Text:
--- --- ---
# Dell randomly going into Standby mode



## hayleypm93 (Sep 4, 2009)

My Dell Inspiron is a few years old now, but I've never had any real problems with it. Anyways, I haven't been treating it any different than normal and it's started having a problem--it randomly decides to go into standby mode now.
Here's what happens:
I turn the laptop on, everything starts up just fine, it finally loads the main screen, then a few seconds later it will go into Standby mode, so I trigger it back on, then it almost immediately goes back into Standby mode, and this happens over for maybe four or five times before it stays on. But it can't seem to go 15 minutes without going through the process again.
I'm running a Dell Inspiron N4010
Processor: Intel(R) Pentium(R) CPU P6100 @ 2.00GHz 2.00GHz; 64-bit
Not sure what other info I need to add.

No, I'm no longer under warranty--and I don't have the money to spend on a new laptop. Please help!

Ps: In the ten minutes it took to write this post, it went into Standby mode three times.


----------



## chauffeur2 (Feb 7, 2006)

Hi hayleypm93, :wave:

Are you using the AC adapter when this problem occurs, or is the laptop on battery only when it happens?
Please post back with the information.

Kind Regards,


----------



## hayleypm93 (Sep 4, 2009)

Hi there! Thanks for your reply.

It does it regardless if it is plugged in or not. I just got a new charger, too.


----------



## chauffeur2 (Feb 7, 2006)

Hello Again hayleypm93, :wave:

Lets see if adjusting the Power Options helps.
To do this, follow these instructions...

Click the Windows Orb _(the old Start Button)_, > *Control Panel* > *Power Options* > in the Left Menu > *Change when the computer sleeps* > set _all_ options to *Never* > *Save Changes*.
Please ensure that the AC Adapter _is_ connected for this test.
Reboot the laptop and post back with the results.

Kind Regards,


----------



## hayleypm93 (Sep 4, 2009)

I should've added this in my original post, oops!
I immediately changed my power settings to never go into sleep mode once this started happening. I thought maybe it would have something to do with the sensor for when the lid is opened or closed, but since it still goes to sleep I figured that wasn't it.
--- --- ---
Source excerpt:
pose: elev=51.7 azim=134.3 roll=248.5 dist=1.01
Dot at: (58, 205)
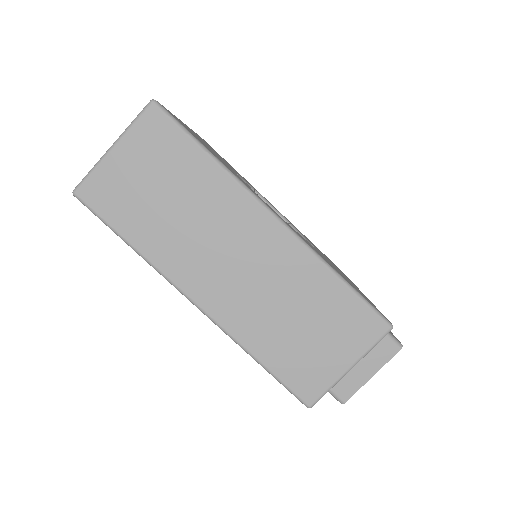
--- --- ---
Parts of the exercise:
A. In the thread about the Dell laptop going into Standby mode, which laptop model does the first poster say they are running?
B. Return everything in the thread above from "My Dell Inspiron" down to "standby mode now.", copied word for word.
The listing above comes from a separate source.

The solutions:
A. A Dell Inspiron N4010.

B.
My Dell Inspiron is a few years old now, but I've never had any real problems with it. Anyways, I haven't been treating it any different than normal and it's started having a problem--it randomly decides to go into standby mode now.